Goals for Week 11: I will finalize the microservice and move towards full integration. I plan to use Pytest for the phi_redactor, write JUnit and Mockito tests for the Java service, and repackage the project using Maven to run a full multi-container test. Finally, I aim to redeploy the project with the added NLP service to Elastic Beanstalk.
Finalized the NLP microservice and implemented testing protocols at each application level.
Wrote Pytest scripts to simulate HTTP requests and test the microservice in isolation.
Verified that the Java service correctly receives and deserializes JSON from the Python service.
Conducted end-to-end testing using Postman to ensure the platform performs as expected when deployed on AWS.
I noticed that as the complexity of the application grows, it takes significantly longer to thoroughly test everything. I now have to test the microservice in isolation, then the Java integration, and finally the full AWS deployment via Postman. Balancing this work with three job interviews in two days made productivity difficult, but I managed to finish the core NLP service integration.
Goals for Week 12: I decided to add a CI/CD pipeline using Github Actions to demonstrate DevOps skills to potential employers. I will also construct a Postman collection to visualize the project flow (replacing a full frontend) and focus on improving documentation, error handling, and input validation to surface root causes of errors more clearly.
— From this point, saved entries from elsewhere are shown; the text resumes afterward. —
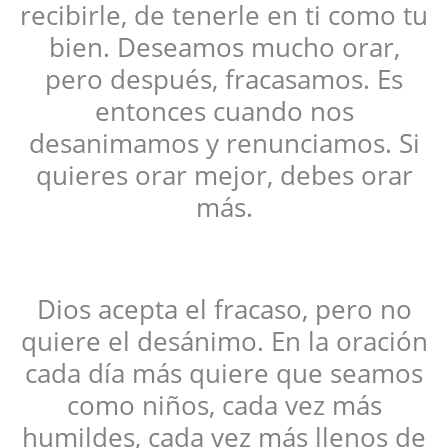
recibirle, de tenerle en ti como tu
bien. Deseamos mucho orar,
pero después, fracasamos. Es
entonces cuando nos
desanimamos y renunciamos. Si
quieres orar mejor, debes orar
más.
Dios acepta el fracaso, pero no
quiere el desánimo. En la oración
cada día más quiere que seamos
como niños, cada vez más
humildes, cada vez más llenos de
Set up an automation testing framework using Github Actions to run Python tests on every push.
Configured environment secrets to securely pass the HuggingFace token to the CI/CD pipeline.
Created a comprehensive Postman collection to demonstrate the full app workflow (Login -> Create Patient/Samples/Notes -> Redaction -> Deletion).
Verified regression testing: ensured that new features didn’t break the existing NLP classifier.
This class has been great. Every time I start a project it usually fizzles out, but seeing everyone else’s progress inspired me to deliver something I can be proud of. Completing this project has shown me how far I’ve come, allowing me to apply multiple technologies like Spring, AWS, Github Actions, and FastAPI—many of which I wasn’t familiar with before. The most valuable thing I learned in CSPB is the ability to learn and apply new technologies as they evolve.
Goals for Final Submission: I need to finalize error handling to keep users on the “happy path,” create a thorough README with instructions for all deployment types (local, Docker, AWS), create a metrics table for the NLP classifier (latency, precision, recall, F-1), and record the final demo video.